OFFICIAL SECURITY BLOG
September 21, 2013 | BY Armando Orozco
Smartphones no doubt make our lives easier and it’s great having so many resources available at our fingertips.
Mobile banking is one of those resources, with banks have made very feature rich apps that allow us to access our account, deposit checks, and money transfers.
Malware writers know this and have been trying to make an impact on Android’s banking app for some time now. There have been a several families with some of the same gangs targeting PC’s also targeting mobile such like Zeus and SpyEye.
Banking Trojans on mobile were largely successful targeting older generation operating systems like J2ME and Blackberry, but haven’t made the headway they’d probably like to on Android and iOS.
On Android and iOS, there are several features (apps running within a sandbox,etc) that increase overall security.
There haven’t been any bank Trojans discovered for iOS to my knowledge, and especially not any getting in the App Store (with their walled garden approach, it’s difficult to share malware).
Android on the other hand has had their share of bad luck in this.
Mobile bankers usually monitor incoming SMS messages, as they are easily attainable without any advanced code or root permissions.
The malware will then forward them to a remote server, hijacking banking sessions, stealing mTAN codes and banking credentials.
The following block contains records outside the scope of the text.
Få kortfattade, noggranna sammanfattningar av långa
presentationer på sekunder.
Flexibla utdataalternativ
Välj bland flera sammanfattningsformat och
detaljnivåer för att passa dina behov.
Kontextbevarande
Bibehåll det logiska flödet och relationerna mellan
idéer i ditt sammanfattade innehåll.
Along with sniffing SMS messages they will usually work with a PC component to help steal info.
ZitMo, SpitMo and CitMo are the mobile cousins of Zeus, SpyEye, and Citadel, three infamous banking Trojans affecting Windows. They’ve all made a splash on Android and have had some success.
Along with the big names, there have are also lesser known ones, but they are all pretty basic in their functionality.
We’ll take a glance at a few that were discovered in the wild.
ZitMo has been around for a while with the first one being discovered mid-2011 and has disguised itself as a fake security and banking apps.
Over time, the variants contained more features, but the overall functionality is as a SMS forwarder, all incoming SMS are forwarded to a remote server, to capture mTAN codes and other banking information.
Perkel came about earlier this year and was sophisticated in that it worked in conjunction with PC malware.
The PC malware injects into your web browser waiting for the bank transaction.
When this occurs, they prompt the user to install a security certificate and request their phone number. An SMS would be delivered containing the Android Trojan.
An interesting tidbit with one particular copy of Perkel was how they chose to sign the digital certificate. They choose the ThreatFire team as the company who created the app, ThreatFire was based in Boulder, Colo. and the ThreatFire product has since disappeared during multiple corporate acquisitions. It was a great security product, very innovative for its time.
This also points out how open the Android playground is, anyone can sign their app any way and there is no verification.
Hesperbot is the latest banker to emerge, but overall has the same functionality as the others. It also uses a PC as an infection starting point, with the PC binary being delivered through phishing campaigns. Like Perkel, it uses browser injections to display rogue banking web pages to capture your phone number—using that to deliver the Android Trojan component. Which, you guessed it, is a SMS forwarder, looking to capture authentication codes.
Although, these Android Trojans appear to have basic functionality in attempting to beat two-factor authentication they have been successful. Bank firms have taken notice, now more aware of bank Trojans after being victimized on other platforms and they are looking at ways to better protect their customers, “cough” money.
This is just a brief look at Android bank Trojans. Remember to exercise caution when using mobile banking apps and try to avoid accessing your bank accounts over unsecure and/or public networks. If you are unsure that an app is from your bank, it never hurts to check with them before installing it. Stay safe!